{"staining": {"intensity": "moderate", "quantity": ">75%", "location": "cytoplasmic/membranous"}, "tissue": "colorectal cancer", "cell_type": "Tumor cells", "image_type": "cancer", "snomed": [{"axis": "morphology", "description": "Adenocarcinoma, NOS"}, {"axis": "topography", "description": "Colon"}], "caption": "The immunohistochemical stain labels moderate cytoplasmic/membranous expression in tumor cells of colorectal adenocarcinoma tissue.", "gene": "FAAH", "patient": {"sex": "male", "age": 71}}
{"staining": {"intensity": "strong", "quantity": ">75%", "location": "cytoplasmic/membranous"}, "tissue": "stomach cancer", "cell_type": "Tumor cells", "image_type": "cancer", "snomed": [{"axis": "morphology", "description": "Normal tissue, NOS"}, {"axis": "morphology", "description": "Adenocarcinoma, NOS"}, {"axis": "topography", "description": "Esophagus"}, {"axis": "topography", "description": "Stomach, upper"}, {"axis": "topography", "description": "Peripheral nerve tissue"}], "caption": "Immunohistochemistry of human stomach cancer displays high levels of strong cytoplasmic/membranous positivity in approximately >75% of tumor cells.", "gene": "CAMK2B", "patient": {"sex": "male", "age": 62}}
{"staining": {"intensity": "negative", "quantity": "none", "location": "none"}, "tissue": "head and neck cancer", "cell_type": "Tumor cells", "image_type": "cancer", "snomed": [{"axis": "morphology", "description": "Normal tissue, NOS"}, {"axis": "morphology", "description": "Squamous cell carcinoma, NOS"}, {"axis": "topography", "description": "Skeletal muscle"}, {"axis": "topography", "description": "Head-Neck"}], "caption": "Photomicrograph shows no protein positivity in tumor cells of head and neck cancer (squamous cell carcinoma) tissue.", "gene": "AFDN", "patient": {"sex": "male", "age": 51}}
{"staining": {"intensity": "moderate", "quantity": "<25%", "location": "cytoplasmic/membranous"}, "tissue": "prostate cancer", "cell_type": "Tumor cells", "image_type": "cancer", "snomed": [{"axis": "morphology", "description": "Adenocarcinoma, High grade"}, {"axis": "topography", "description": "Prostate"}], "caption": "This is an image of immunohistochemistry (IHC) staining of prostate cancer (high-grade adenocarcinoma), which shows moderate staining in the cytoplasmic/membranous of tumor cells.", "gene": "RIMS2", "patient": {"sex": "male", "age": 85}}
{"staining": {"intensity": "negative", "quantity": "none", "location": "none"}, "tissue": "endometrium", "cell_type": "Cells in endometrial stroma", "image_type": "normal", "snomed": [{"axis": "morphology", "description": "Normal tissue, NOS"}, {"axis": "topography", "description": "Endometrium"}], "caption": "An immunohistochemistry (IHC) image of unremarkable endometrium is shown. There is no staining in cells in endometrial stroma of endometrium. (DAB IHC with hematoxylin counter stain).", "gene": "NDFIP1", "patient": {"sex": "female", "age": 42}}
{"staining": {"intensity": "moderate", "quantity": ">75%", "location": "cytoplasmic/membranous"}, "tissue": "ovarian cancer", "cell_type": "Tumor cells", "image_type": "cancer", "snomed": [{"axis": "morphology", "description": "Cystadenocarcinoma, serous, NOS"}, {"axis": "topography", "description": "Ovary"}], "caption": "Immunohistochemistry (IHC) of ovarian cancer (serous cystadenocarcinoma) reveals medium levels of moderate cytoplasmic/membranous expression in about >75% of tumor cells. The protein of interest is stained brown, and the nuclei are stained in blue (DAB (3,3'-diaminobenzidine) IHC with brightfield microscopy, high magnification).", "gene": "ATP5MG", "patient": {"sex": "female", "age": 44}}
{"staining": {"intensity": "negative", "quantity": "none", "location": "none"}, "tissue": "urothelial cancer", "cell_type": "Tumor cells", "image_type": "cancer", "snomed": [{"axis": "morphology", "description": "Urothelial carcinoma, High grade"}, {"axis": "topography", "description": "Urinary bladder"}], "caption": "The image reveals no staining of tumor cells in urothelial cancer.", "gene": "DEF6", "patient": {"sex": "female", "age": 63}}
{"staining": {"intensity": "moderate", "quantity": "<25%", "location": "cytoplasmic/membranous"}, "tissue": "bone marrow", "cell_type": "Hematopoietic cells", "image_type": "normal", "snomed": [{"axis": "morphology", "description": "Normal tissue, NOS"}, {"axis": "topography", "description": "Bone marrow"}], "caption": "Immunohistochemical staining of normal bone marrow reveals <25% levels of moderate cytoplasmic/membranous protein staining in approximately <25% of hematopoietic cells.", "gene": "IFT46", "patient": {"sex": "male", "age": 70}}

■ **WHAT TO PRODUCE**
Using the line that contains "(IHC) of ovarian" as the first, reproduce each line exactly through the last line of the listing.

■ **ANSWER SPACE**
{"staining": {"intensity": "moderate", "quantity": ">75%", "location": "cytoplasmic/membranous"}, "tissue": "ovarian cancer", "cell_type": "Tumor cells", "image_type": "cancer", "snomed": [{"axis": "morphology", "description": "Cystadenocarcinoma, serous, NOS"}, {"axis": "topography", "description": "Ovary"}], "caption": "Immunohistochemistry (IHC) of ovarian cancer (serous cystadenocarcinoma) reveals medium levels of moderate cytoplasmic/membranous expression in about >75% of tumor cells. The protein of interest is stained brown, and the nuclei are stained in blue (DAB (3,3'-diaminobenzidine) IHC with brightfield microscopy, high magnification).", "gene": "ATP5MG", "patient": {"sex": "female", "age": 44}}
{"staining": {"intensity": "negative", "quantity": "none", "location": "none"}, "tissue": "urothelial cancer", "cell_type": "Tumor cells", "image_type": "cancer", "snomed": [{"axis": "morphology", "description": "Urothelial carcinoma, High grade"}, {"axis": "topography", "description": "Urinary bladder"}], "caption": "The image reveals no staining of tumor cells in urothelial cancer.", "gene": "DEF6", "patient": {"sex": "female", "age": 63}}
{"staining": {"intensity": "moderate", "quantity": "<25%", "location": "cytoplasmic/membranous"}, "tissue": "bone marrow", "cell_type": "Hematopoietic cells", "image_type": "normal", "snomed": [{"axis": "morphology", "description": "Normal tissue, NOS"}, {"axis": "topography", "description": "Bone marrow"}], "caption": "Immunohistochemical staining of normal bone marrow reveals <25% levels of moderate cytoplasmic/membranous protein staining in approximately <25% of hematopoietic cells.", "gene": "IFT46", "patient": {"sex": "male", "age": 70}}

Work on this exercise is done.